___ LISTING ___

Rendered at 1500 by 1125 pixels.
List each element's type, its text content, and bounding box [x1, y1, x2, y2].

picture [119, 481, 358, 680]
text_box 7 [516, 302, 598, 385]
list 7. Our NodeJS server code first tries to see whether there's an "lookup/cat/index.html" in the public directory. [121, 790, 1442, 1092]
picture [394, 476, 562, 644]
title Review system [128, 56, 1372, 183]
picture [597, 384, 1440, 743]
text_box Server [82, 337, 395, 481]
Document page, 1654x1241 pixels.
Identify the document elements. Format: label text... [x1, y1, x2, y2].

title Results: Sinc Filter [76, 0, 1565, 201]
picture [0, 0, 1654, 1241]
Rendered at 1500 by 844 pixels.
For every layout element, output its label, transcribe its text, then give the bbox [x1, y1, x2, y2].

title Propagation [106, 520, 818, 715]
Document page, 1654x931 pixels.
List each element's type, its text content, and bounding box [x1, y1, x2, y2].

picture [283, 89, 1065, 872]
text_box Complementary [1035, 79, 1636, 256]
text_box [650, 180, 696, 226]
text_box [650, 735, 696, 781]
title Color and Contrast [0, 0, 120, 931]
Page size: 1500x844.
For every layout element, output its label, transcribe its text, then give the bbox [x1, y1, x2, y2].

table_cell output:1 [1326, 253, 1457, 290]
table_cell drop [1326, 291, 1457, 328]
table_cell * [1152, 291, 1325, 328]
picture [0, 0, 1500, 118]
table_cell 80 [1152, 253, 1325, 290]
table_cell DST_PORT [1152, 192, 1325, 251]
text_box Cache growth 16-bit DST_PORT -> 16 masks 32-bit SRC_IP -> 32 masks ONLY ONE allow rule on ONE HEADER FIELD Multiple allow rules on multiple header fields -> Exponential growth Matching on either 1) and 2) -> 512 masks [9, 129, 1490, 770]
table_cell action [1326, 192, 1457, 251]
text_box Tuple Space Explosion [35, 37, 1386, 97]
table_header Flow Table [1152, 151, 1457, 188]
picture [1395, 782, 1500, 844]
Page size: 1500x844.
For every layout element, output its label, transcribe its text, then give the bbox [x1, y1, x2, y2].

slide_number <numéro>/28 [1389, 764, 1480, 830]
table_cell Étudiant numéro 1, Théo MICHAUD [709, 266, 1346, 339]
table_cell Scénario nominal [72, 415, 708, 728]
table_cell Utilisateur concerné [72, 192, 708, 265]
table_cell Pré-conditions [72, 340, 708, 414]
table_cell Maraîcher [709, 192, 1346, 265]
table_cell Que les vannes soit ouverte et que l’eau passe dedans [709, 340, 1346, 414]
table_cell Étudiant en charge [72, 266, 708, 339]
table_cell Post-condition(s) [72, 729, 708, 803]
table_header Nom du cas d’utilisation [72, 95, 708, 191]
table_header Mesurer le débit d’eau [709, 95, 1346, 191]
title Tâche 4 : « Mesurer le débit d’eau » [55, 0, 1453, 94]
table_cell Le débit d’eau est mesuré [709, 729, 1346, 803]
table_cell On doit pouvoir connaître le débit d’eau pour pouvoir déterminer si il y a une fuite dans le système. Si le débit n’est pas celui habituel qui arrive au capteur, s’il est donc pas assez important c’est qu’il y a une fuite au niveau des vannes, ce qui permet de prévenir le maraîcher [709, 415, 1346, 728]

___

= YOUR GOAL =
Extract every line of the records above that contains the string "Rendered", matching case exactly.

= RESULT =
Rendered at 1500 by 1125 pixels.
Rendered at 1500 by 844 pixels.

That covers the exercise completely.